[Supplied records]:

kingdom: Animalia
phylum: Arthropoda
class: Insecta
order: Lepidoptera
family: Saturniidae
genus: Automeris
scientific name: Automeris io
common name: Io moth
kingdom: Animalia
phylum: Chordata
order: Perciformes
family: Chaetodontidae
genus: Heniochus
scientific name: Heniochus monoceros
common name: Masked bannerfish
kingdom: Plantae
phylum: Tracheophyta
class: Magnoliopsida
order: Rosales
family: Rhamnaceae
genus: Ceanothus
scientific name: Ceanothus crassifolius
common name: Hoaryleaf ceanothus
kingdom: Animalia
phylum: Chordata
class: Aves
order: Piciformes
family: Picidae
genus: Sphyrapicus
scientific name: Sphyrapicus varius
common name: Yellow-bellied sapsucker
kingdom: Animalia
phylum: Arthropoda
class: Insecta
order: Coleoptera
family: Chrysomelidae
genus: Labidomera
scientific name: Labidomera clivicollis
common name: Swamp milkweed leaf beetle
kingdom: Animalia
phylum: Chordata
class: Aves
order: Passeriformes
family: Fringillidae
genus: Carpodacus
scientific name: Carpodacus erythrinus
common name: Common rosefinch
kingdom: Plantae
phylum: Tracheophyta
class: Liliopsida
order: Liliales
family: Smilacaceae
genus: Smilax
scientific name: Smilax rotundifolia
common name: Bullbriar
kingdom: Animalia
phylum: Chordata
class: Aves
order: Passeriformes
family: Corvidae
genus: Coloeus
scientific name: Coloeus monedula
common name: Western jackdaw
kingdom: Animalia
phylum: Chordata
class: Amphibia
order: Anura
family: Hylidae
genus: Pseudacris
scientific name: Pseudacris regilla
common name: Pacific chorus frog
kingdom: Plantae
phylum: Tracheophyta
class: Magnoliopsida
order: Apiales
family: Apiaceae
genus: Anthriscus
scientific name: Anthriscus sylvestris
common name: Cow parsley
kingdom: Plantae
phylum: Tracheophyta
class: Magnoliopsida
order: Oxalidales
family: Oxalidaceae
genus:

[Goal]:
Could you copy out every line of the listing above, character for character, with nothing changed or left out?

[Reply to the task]:
kingdom: Animalia
phylum: Arthropoda
class: Insecta
order: Lepidoptera
family: Saturniidae
genus: Automeris
scientific name: Automeris io
common name: Io moth
kingdom: Animalia
phylum: Chordata
order: Perciformes
family: Chaetodontidae
genus: Heniochus
scientific name: Heniochus monoceros
common name: Masked bannerfish
kingdom: Plantae
phylum: Tracheophyta
class: Magnoliopsida
order: Rosales
family: Rhamnaceae
genus: Ceanothus
scientific name: Ceanothus crassifolius
common name: Hoaryleaf ceanothus
kingdom: Animalia
phylum: Chordata
class: Aves
order: Piciformes
family: Picidae
genus: Sphyrapicus
scientific name: Sphyrapicus varius
common name: Yellow-bellied sapsucker
kingdom: Animalia
phylum: Arthropoda
class: Insecta
order: Coleoptera
family: Chrysomelidae
genus: Labidomera
scientific name: Labidomera clivicollis
common name: Swamp milkweed leaf beetle
kingdom: Animalia
phylum: Chordata
class: Aves
order: Passeriformes
family: Fringillidae
genus: Carpodacus
scientific name: Carpodacus erythrinus
common name: Common rosefinch
kingdom: Plantae
phylum: Tracheophyta
class: Liliopsida
order: Liliales
family: Smilacaceae
genus: Smilax
scientific name: Smilax rotundifolia
common name: Bullbriar
kingdom: Animalia
phylum: Chordata
class: Aves
order: Passeriformes
family: Corvidae
genus: Coloeus
scientific name: Coloeus monedula
common name: Western jackdaw
kingdom: Animalia
phylum: Chordata
class: Amphibia
order: Anura
family: Hylidae
genus: Pseudacris
scientific name: Pseudacris regilla
common name: Pacific chorus frog
kingdom: Plantae
phylum: Tracheophyta
class: Magnoliopsida
order: Apiales
family: Apiaceae
genus: Anthriscus
scientific name: Anthriscus sylvestris
common name: Cow parsley
kingdom: Plantae
phylum: Tracheophyta
class: Magnoliopsida
order: Oxalidales
family: Oxalidaceae
genus:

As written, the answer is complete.